THE COURT’S ANALYSIS “To state a claim for relief under 42 U.S.C. §1983, a plaintiff must allege that he or she was deprived of a right secured by the Constitution or the laws of the United States, and that this deprivation occurred at the hands of a person or persons acting under the color of state law.” D.S. v. E. Porter Cty. Sch.
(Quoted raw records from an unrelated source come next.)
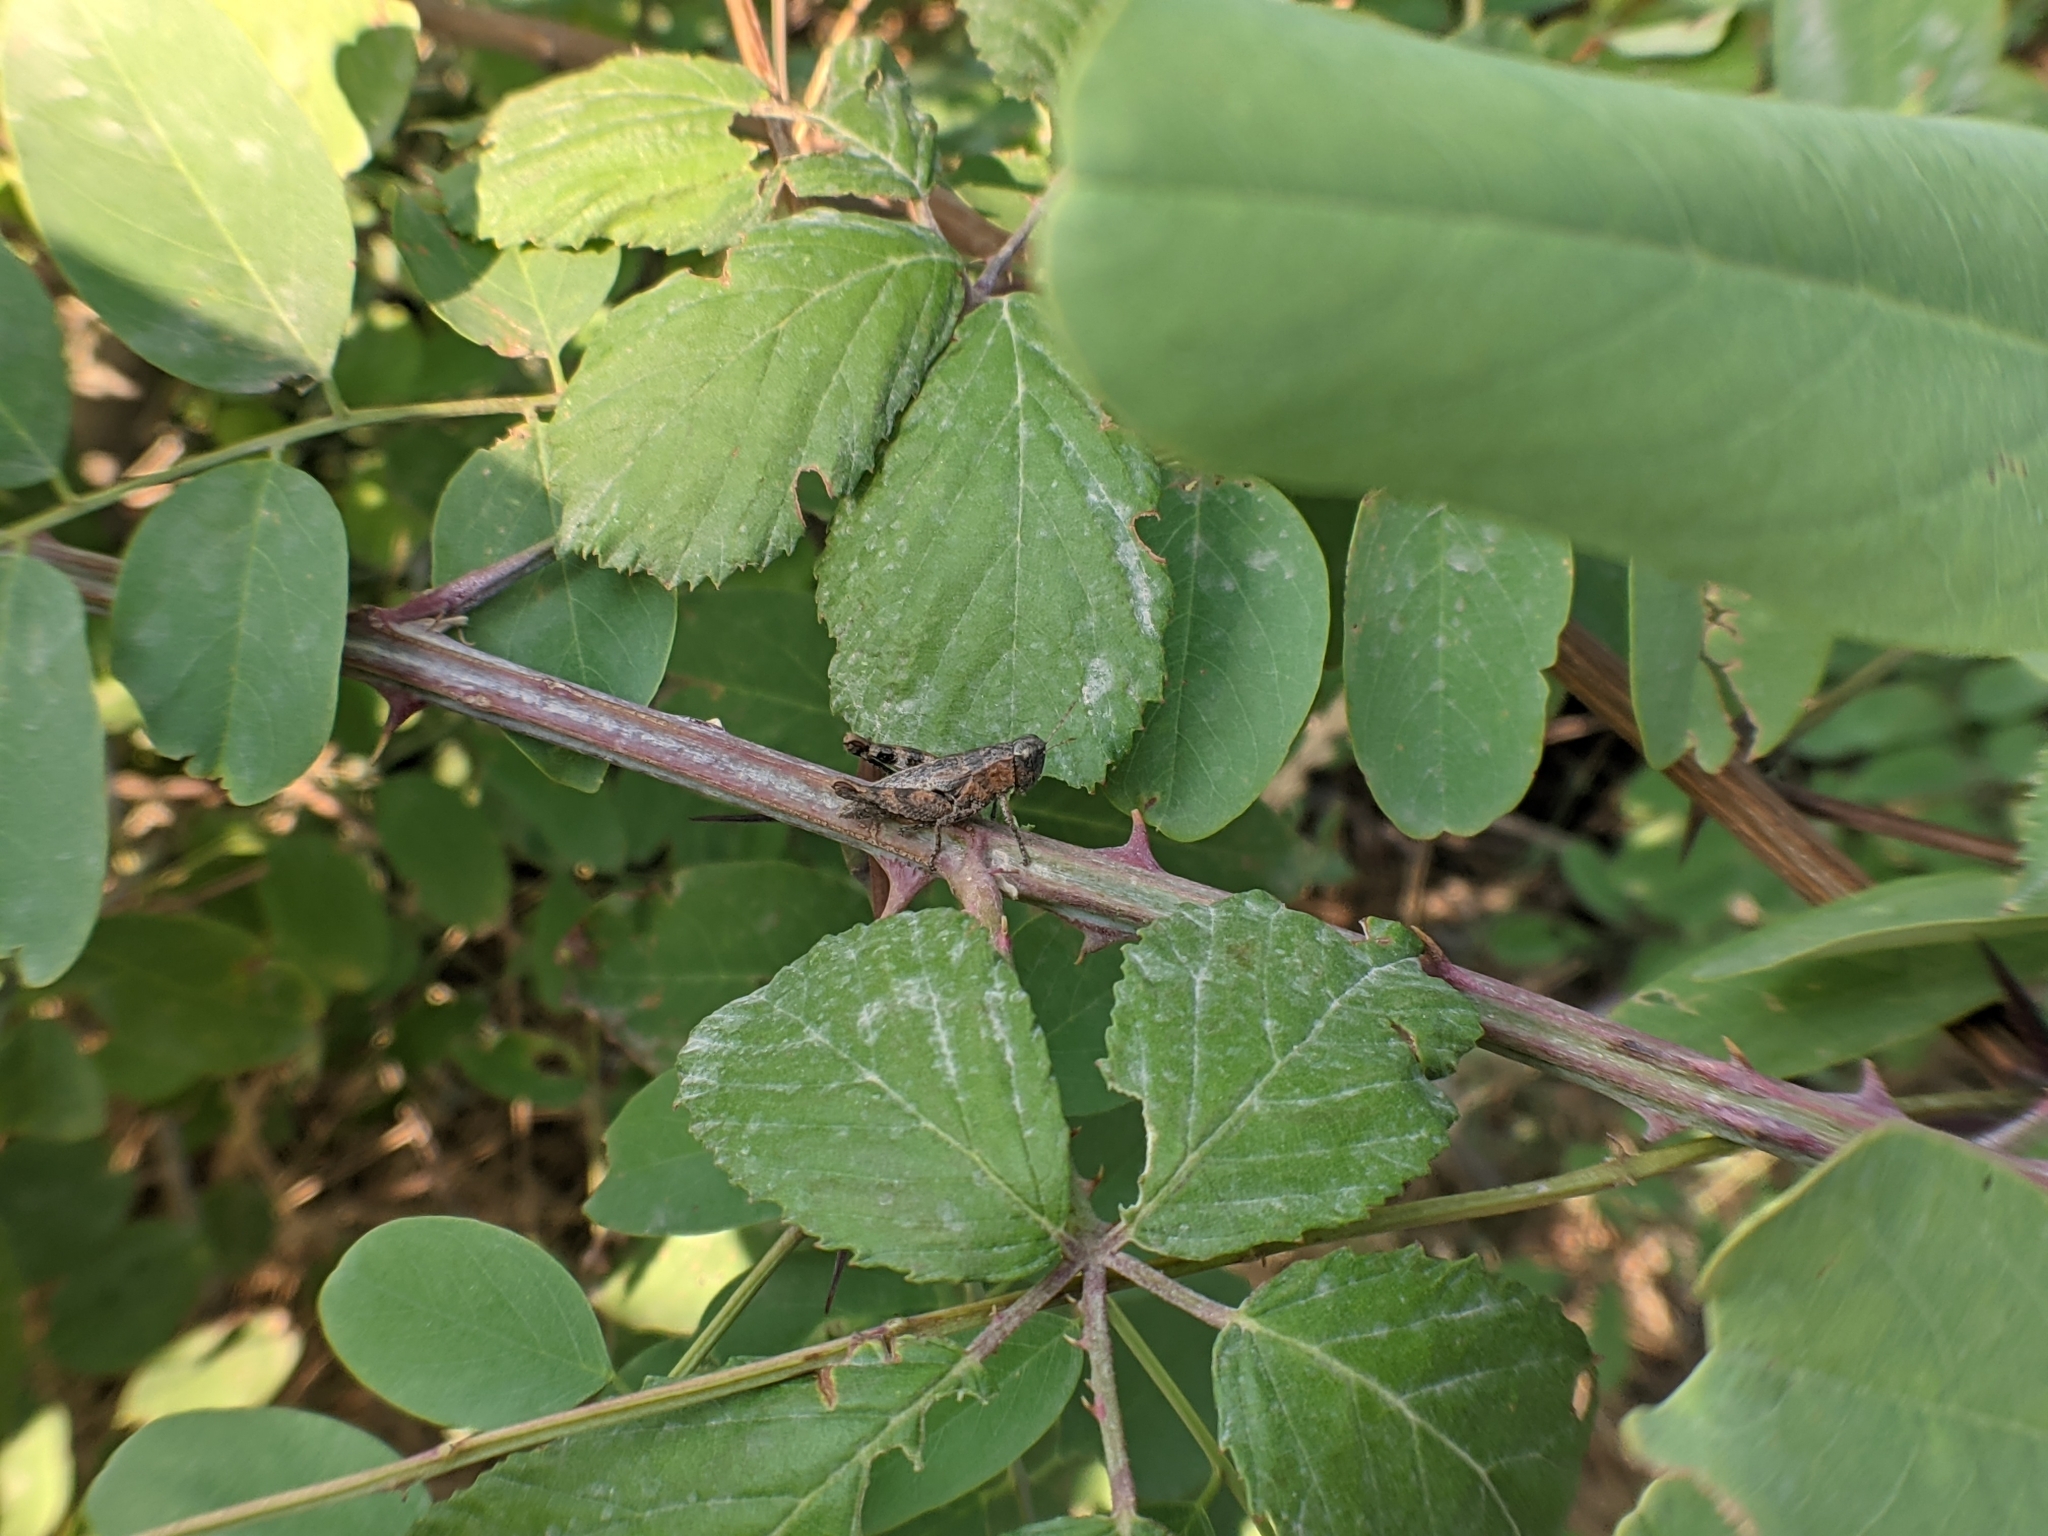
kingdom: Animalia
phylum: Arthropoda
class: Insecta
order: Orthoptera
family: Acrididae
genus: Pezotettix
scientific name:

Corp., 799 F.3d 793, 798 (7th Cir. 2015) (citing Buchanan–Moore v. Cty. of Milwaukee, 570 F.3d 824, 827 (7th Cir. 2009)). A prison official violates the Eighth Amendment’s prohibition against cruel and unusual punishment when he or she acts with deliberate indifference to the serious medical need of an incarcerated individual. Cesal v. Moats, 851 F.3d 714, 720-21 (7th Cir. 2017) (citing Estelle v. Gamble, 429 U.S. 97, 104-05 (1976)). To state a claim, Cheers must allege an objectively serious

medical condition and an official’s deliberate indifference to that condition. Perez v. Fenoglio, 792 F.3d 768, 776 (7th Cir. 2015).